Section 240.260  Care Coordination Service


Care coordination service is defined as the provision of a comprehensive needs assessment and service coordination by CCUs to assist an older person to gain access to and receive needed services. The participant/authorized representative is provided the opportunity to lead the person-centered planning process.


a)         Service Components

Specific components of care coordination service include the following:


1)         Review of all inquiries to determine if a request for CCP services is desired, and maintenance of a referral request log.


2)         Distribution and assistance with completion of CCP applications for charitable, private, and public benefits provided by federal, State and local agencies, including assistance with the initial application and redetermination for Medicaid benefits.


3)         Performance of determinations/redeterminations of eligibility, including a comprehensive needs assessment, the development of a person-centered plan of care and authorization/referral of CCP services.


4)         Completion of a minimum of 1 face-to-face contact with the participant in between initial assessment and annual reassessment.  The face-to-face visit is to occur between 4 and 8 months after the last determination or redetermination of eligibility.

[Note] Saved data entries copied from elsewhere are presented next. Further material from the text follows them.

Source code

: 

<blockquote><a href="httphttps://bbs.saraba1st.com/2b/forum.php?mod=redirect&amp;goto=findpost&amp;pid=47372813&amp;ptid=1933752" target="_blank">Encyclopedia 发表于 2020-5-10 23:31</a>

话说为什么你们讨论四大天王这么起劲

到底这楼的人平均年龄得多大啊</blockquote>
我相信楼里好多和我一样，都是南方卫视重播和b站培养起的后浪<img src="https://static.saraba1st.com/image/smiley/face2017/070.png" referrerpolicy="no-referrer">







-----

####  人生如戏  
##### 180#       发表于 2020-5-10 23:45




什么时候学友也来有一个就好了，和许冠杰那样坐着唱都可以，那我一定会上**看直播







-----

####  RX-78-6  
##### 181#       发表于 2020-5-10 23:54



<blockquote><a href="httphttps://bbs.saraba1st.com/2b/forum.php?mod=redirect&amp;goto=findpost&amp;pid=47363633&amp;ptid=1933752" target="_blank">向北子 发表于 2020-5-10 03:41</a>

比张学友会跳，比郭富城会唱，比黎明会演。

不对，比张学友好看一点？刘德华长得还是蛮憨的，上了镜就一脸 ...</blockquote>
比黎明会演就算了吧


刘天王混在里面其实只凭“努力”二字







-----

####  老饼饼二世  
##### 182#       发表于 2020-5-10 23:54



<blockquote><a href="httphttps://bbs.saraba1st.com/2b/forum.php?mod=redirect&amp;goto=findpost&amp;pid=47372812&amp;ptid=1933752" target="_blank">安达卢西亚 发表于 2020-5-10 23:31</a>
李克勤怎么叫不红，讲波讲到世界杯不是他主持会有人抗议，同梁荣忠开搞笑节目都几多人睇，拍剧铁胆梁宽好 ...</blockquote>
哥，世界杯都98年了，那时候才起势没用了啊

5)         Reporting of critical events includes critical incidents, service improvement program complaints, and requests for change of status in the Department's automated reporting system. Completing initial critical event reports will occur within 7 days after the date the event occurred or was identified to have occurred.  All critical event reports will be closed to reflect mandatory follow-up with CCP participants within 60 days after the date the event occurred or was identified to have occurred. Critical event report closure will occur through completion of the 60-day review summary housed in the Department's automated reporting system.


6)         Availability to receive inquiries and requests for services and supports, by telephone or in person, and respond to those inquiries and requests.

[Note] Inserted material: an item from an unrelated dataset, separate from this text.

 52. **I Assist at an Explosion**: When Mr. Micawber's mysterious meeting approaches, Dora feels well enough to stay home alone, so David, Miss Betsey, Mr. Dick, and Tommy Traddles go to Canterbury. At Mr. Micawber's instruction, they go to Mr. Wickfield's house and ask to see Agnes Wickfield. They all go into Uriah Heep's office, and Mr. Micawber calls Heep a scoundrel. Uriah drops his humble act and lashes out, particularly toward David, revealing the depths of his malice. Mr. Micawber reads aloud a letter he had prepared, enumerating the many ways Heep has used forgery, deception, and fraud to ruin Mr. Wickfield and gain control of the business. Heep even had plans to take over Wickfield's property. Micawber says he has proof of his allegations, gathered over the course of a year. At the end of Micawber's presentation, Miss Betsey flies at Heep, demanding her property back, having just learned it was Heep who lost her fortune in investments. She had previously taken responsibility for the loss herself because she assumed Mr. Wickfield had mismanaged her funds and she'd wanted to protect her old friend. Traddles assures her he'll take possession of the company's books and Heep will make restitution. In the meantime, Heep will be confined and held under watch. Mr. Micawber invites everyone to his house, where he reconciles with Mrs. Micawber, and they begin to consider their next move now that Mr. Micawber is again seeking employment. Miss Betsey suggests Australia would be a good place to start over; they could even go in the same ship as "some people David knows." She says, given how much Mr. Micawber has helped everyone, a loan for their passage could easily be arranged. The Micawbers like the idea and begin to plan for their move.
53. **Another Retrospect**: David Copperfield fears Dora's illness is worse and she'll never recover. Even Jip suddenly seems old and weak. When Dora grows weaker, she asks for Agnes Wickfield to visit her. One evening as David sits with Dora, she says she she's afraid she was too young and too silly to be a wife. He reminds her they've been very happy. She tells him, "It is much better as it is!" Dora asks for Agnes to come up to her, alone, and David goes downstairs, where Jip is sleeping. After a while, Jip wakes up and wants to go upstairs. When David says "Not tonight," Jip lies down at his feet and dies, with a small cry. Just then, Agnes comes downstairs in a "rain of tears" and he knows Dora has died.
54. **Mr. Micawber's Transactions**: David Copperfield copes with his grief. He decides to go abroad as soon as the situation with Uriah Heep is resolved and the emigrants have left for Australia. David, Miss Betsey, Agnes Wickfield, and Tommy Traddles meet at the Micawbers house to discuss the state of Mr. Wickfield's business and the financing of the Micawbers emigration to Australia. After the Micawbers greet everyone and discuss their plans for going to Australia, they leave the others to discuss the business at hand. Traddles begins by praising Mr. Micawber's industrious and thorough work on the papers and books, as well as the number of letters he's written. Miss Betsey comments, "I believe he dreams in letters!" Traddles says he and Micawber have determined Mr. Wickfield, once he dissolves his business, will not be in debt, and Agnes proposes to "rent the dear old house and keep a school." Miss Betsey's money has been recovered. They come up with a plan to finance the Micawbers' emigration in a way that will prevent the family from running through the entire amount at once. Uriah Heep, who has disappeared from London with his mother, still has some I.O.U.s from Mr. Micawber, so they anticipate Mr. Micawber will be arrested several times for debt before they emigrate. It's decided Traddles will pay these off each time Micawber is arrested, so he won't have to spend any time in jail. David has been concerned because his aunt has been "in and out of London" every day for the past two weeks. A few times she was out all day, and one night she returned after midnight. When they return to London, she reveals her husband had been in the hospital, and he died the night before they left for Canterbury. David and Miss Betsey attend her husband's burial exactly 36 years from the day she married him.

7)         Choices for Care prescreenings and postscreenings (see Section 240.1010).


8)         Department of Healthcare and Family Services (HFS) OBRA-1 (Level I ID Screen).


9)         Provide referrals to other needed services.


10)        Implementation of services and participant transfers.


11)        Authorization of all actions related to the disposition of CCP services as required by  this Part.


b)         Comprehensive Assessments


1)         A comprehensive assessment is required when a participant needs services to remain living independently in the community or is at imminent risk of nursing facility placement.


2)         A comprehensive assessment is not warranted when a participant only requires a referral to services (e.g., providing contact information for a vendor).


3)         Conditions triggering a comprehensive assessment may include, but are not limited to:


A)        multiple or complex health problems which are often chronic in nature, and may affect the ability of the participant to live independently, such as musculoskeletal disorders, strokes, heart disorders, or mental health issues (e.g., Alzheimer's disease, major depression, or organic brain syndrome).


B)        lack of sufficient formal or informal supports; or


C)        sudden and permanent loss of a primary caregiver.


4)         The Care Coordinator will appropriately complete the comprehensive assessment tool authorized by the Department, or any successor assessment tool, used to determine need for community-based or long-term services and supports, that is relevant to the participant in a manner consistent with the responsibilities set forth under Section 240.1420.


c)         Goals of Care


1)         Each participant/authorized representative is provided the opportunity to lead the person-centered planning process where possible.  The participant's authorized representative should have a participatory role, as needed and defined by the participant, unless State law confers decision-making authority to the legal representative.


2)         If a participant's Goals of Care cannot be developed to create an adequate person-centered plan of care, the Care Coordinator is required to discuss the risks associated with the preferences and selections made regarding one or more specific goals by the participant/authorized representative and suggest any alternative options and/or referrals that might be available to mitigate risk.


3)         Each participant will be advised by the Care Coordinator of his/her right to accept or refuse some or all offered services developed in participants' Goals of Care.


d)         Reassessments


1)         A reassessment will be conducted face-to-face on at least an annual basis to determine if the participant remains eligible for the program or if changes in the participant's services under the person-centered plan of care are needed and/or the Goals of Care need to be revised.


2)         A reassessment will also be conducted when requested by a participant/authorized representative or when a participant may have experienced a change in his/her needs.


3)         The participant/authorized representative develops his/her own revised Goals of Care with input from the Care Coordinator consistent with the responsibilities set forth in Section 240.1420.


e)         Unit of Service

Several different types of assessments constitute a care coordination unit of service for which reimbursement is made.


1)         Completion of 1 initial eligibility determination for CCP services constitutes 1 unit.


2)         Completion of 1 required continuous eligibility redetermination of CCP eligibility constitutes 1 unit.  A redetermination shall be completed at least annually.


3)         Completion of either 1 face-to-face prescreening or postscreen of a participant constitutes 1 unit.


4)         Completion of 1 HFS Interagency Certification of Screening Results form constitutes 1 unit.


5)         Availability to receive participant inquiries and requests, by telephone or in person, and to respond to those inquiries and requests for each active participant per month constitutes 1 unit.